Na execução, a fiscalização baseada em risco concentra inspeções, evidências e decisões nos itens capazes de comprometer segurança, qualidade, prazo, custo e aceite.

Apoio Técnico à Fiscalização de Obras e Contratos

Referências técnicas

[1] BRASIL. Lei nº 14.133, de 1º de abril de 2021. Lei de Licitações e Contratos Administrativos. Disponível em: [https://www.planalto.gov.br/ccivil_03/_ato2019-2022/2021/lei/l14133.htm](https://www.planalto.gov.br/ccivil_03/_ato2019-2022/2021/lei/l14133.htm)

[2] TRIBUNAL DE CONTAS DA UNIÃO. Licitações e Contratos: Orientações e Jurisprudência do TCU. 5. ed. Seção 2.2 — Gestão de riscos das contratações. Disponível em: [https://licitacoesecontratos.tcu.gov.br/2-2-gestao-de-riscos-das-contratacoes/](https://licitacoesecontratos.tcu.gov.br/2-2-gestao-de-riscos-das-contratacoes/)

[3] TRIBUNAL DE CONTAS DA UNIÃO. Licitações e Contratos: Orientações e Jurisprudência do TCU. Seção 4.5.5 — Matriz de riscos. Disponível em: [https://licitacoesecontratos.tcu.gov.br/4-5-5-matriz-de-riscos/](https://licitacoesecontratos.tcu.gov.br/4-5-5-matriz-de-riscos/)

[4] TRIBUNAL DE CONTAS DA UNIÃO. Licitações e Contratos: Orientações e Jurisprudência do TCU. Seção 4.4.1 — Regimes de execução de obras e serviços de engenharia. Disponível em: [https://licitacoesecontratos.tcu.gov.br/4-4-1-regimes-de-execucao-de-obras-e-servicos-de-engenharia-2/](https://licitacoesecontratos.tcu.gov.br/4-4-1-regimes-de-execucao-de-obras-e-servicos-de-engenharia-2/)
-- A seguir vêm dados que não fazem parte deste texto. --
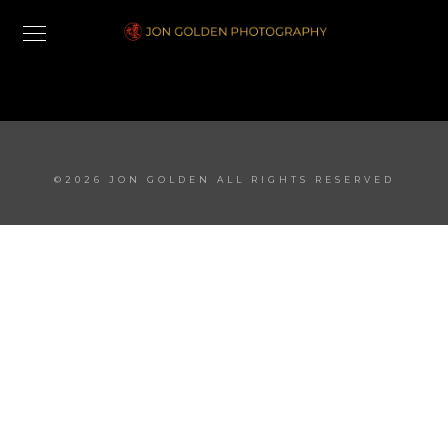
©2026 JON GOLDEN ALL RIGHTS RESERVED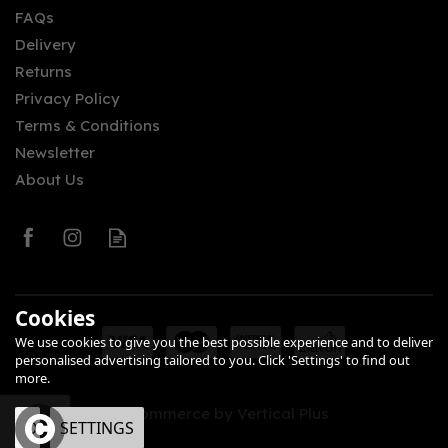
FAQs
Delivery
£46.82
Returns
Privacy Policy
Terms & Conditions
Newsletter
About Us
0
Cookies
We use cookies to give you the best possible experience and to deliver
personalised advertising tailored to you. Click 'Settings' to find out
more.
eCommerce by Vertical Plus
OK
SETTINGS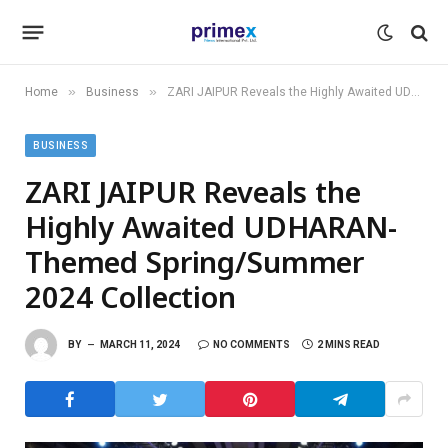
»
»
Home
Business
ZARI JAIPUR Reveals the Highly Awaited UDHARAN- Themed Spring/Summer 2024 Collection
BUSINESS
ZARI JAIPUR Reveals the
Highly Awaited UDHARAN-
Themed Spring/Summer
2024 Collection
BY
MARCH 11, 2024
NO COMMENTS
2 MINS READ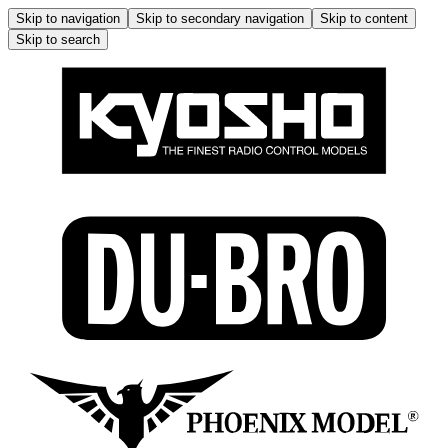
Skip to navigation
Skip to secondary navigation
Skip to content
Skip to search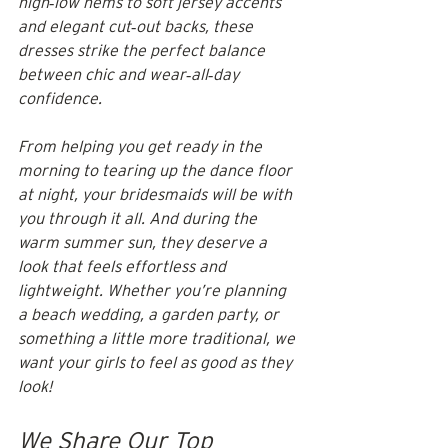
high‑low hems to soft jersey accents 
and elegant cut‑out backs, these 
dresses strike the perfect balance 
between chic and wear‑all‑day 
confidence.
From helping you get ready in the 
morning to tearing up the dance floor 
at night, your bridesmaids will be with 
you through it all. And during the 
warm summer sun, they deserve a 
look that feels effortless and 
lightweight. Whether you’re planning 
a beach wedding, a garden party, or 
something a little more traditional, we 
want your girls to feel as good as they 
look!
We Share Our Top 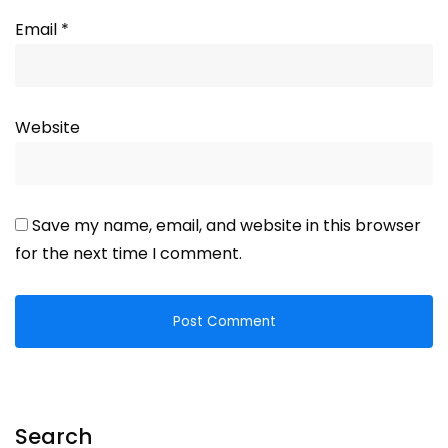
Email
*
Website
Save my name, email, and website in this browser
for the next time I comment.
Search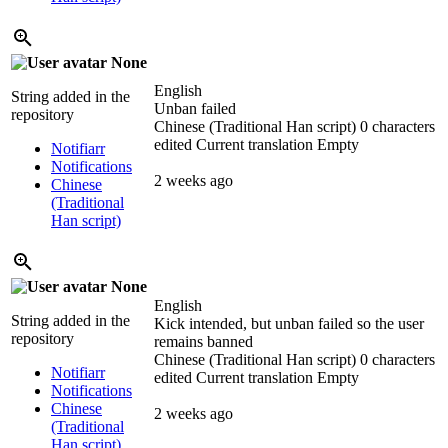
None
English
String added in the
Unban failed
repository
Chinese (Traditional Han script)
0 characters
edited
Current translation
Empty
Notifiarr
Notifications
2 weeks ago
Chinese
(Traditional
Han script)
None
English
String added in the
Kick intended, but unban failed so the user
repository
remains banned
Chinese (Traditional Han script)
0 characters
Notifiarr
edited
Current translation
Empty
Notifications
Chinese
2 weeks ago
(Traditional
Han script)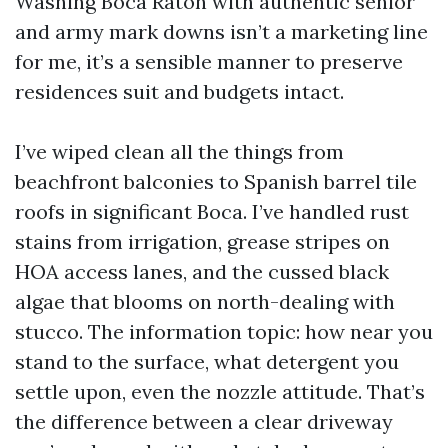
Washing Boca Raton with authentic senior
and army mark downs isn’t a marketing line
for me, it’s a sensible manner to preserve
residences suit and budgets intact.
I’ve wiped clean all the things from
beachfront balconies to Spanish barrel tile
roofs in significant Boca. I’ve handled rust
stains from irrigation, grease stripes on
HOA access lanes, and the cussed black
algae that blooms on north-dealing with
stucco. The information topic: how near you
stand to the surface, what detergent you
settle upon, even the nozzle attitude. That’s
the difference between a clear driveway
[5] ADVOCACIA-GERAL DA UNIÃO. Modelos da Lei nº 14.133/2021 para pregão e concorrência — Obras e Serviços de Engenharia. Disponível em: [https://www.gov.br/agu/pt-br/composicao/cgu/cgu/modelos/licitacoesecontratos/14133/pregao-e-concorrencia](https://www.gov.br/agu/pt-br/composicao/cgu/cgu/modelos/licitacoesecontratos/14133/pregao-e-concorrencia)

Perguntas frequentes
Qual é a diferença entre gestão de riscos e matriz de riscos?

Gestão de riscos é o processo contínuo de identificar, analisar, avaliar, tratar, monitorar e comunicar riscos. A matriz de riscos é instrumento contratual que aloca determinados riscos e responsabilidades entre Administração e contratado.

A gestão de riscos deve começar somente na licitação?

Não. Ela deve começar no planejamento e acompanhar ETP, levantamentos, projeto, orçamento, contratação, execução, comissionamento e recebimento.

Toda obra pública precisa ter matriz de alocação de riscos?

A Lei 14.133 admite seu uso e a torna obrigatória em obras e serviços de grande vulto e nas contratações integrada e semi-integrada. A análise e a gestão dos riscos da contratação, porém, possuem alcance mais amplo e não se confundem com a matriz contratual.

O que deve constar em um registro de riscos de obra?

Entre os campos úteis estão causa, evento, consequência, probabilidade, impacto, criticidade, owner, ações preventivas, mitigação, contingência, trigger, prazo, risco residual e status.

Como riscos devem se relacionar ao orçamento e ao cronograma?

Riscos com potencial de custo ou prazo precisam ser relacionados às estimativas, contingências, milestones, caminho crítico e forecast, evitando que risco, orçamento e cronograma sejam geridos em sistemas isolados.

Quem deve ser o risk owner?

O owner deve ser a função ou pessoa com responsabilidade para assegurar acompanhamento, tratamento, escalonamento e evidência de resposta. Ele não precisa executar sozinho todas as ações.

O que é risco residual?

É a exposição que permanece após a aplicação dos controles e ações de tratamento. Esse risco residual deve ser considerado nas decisões de readiness e autorização de avanço.